Il y avait eu aussi, en juin, une fête, la fête d’ Histoires d’elles, à Paris, au Bataclan, une fête entre femmes où des centaines sont venues, non pour tenir un meeting, mais pour bavarder, chanter, danser, être ensemble…
Avions-nous tenu notre pari, nos objectifs? Le regard “femme sur le monde” fut aussi l’expression et parfois? souvent? l’étalage de nos subjectivités, tant était fort notre désir de dire, lesquelles subjectivités pouvaient produire de bonnes choses mais aussi de mauvaises, évidemment. Les débats étaient vifs, rudes même, il y eut des rires et des larmes, des fêtes et des bouderies…Histoires d’elles réussit aussi à mener des enquêtes, à aborder des questions d’actualité autrement, par exemple le rapport à la violence politique, au terrorisme, au maniement des armes, qu’il s’agisse des Brigades rouges en Italie, de la Fraction armée rouge en Allemagne, de la lutte des Chilien(ne)s contre Pinochet…Il y eut une tentative, partiellement réalisée quand même, d’inventer quelque chose, dans la forme et dans le contenu. Des textes, un ton, et puis la maquette, le graphisme, nouveaux, libres, avec des photos ou des dessins liés à ce qui était écrit mais valant aussi pour eux-mêmes ; chaque “Une”- je dis “Une” plutôt que “couverture” car, malgré sa périodicité mensuelle, il s’agissait bien d’un “journal” et non d’un “magazine »- était, dans sa forme, presque un sommaire, en tout cas un édito.

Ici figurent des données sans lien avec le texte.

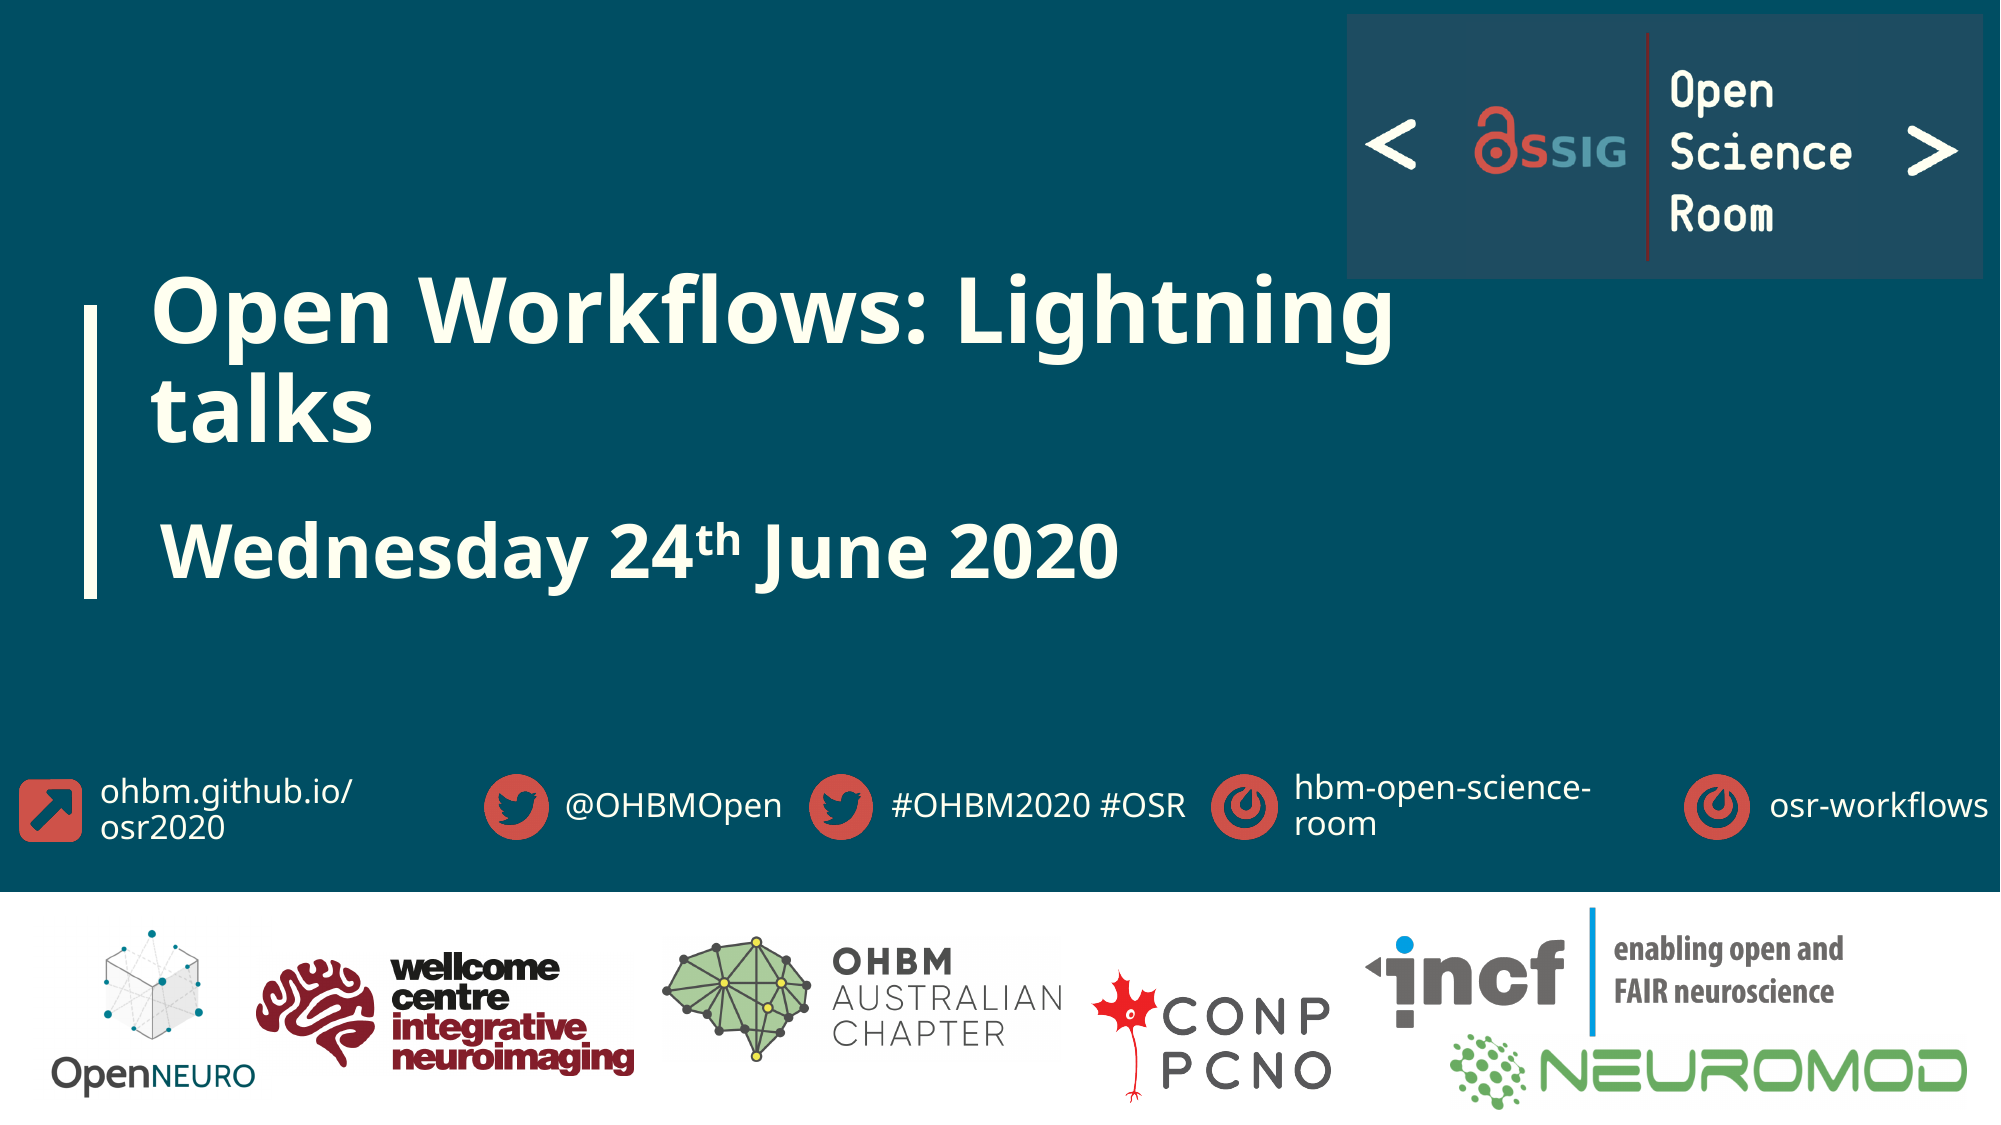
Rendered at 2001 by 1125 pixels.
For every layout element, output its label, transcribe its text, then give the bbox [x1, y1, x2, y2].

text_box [1211, 774, 1680, 840]
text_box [808, 770, 1208, 844]
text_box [484, 771, 800, 843]
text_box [33, 863, 1967, 1110]
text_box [19, 775, 490, 846]
text_box Wednesday 24th June 2020 [145, 427, 1495, 603]
picture [1348, 15, 1982, 278]
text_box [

Nous avions réussi à avoir mille abonnements et chaque numéro se vendait à dix mille exemplaires. Pas si mal, mais largement insuffisant pour salarier des permanentes et faire Histoires d’elles à plein temps.
A partir de l’automne 78, le journal reparut sous une forme différente, moins coûteuse, et l’aventure continua jusqu’au printemps 1980, avec des femmes du début qui étaient restées, d’autres qui s’en étaient allées, encore d’autres qui s’étaient jointes à l’aventure.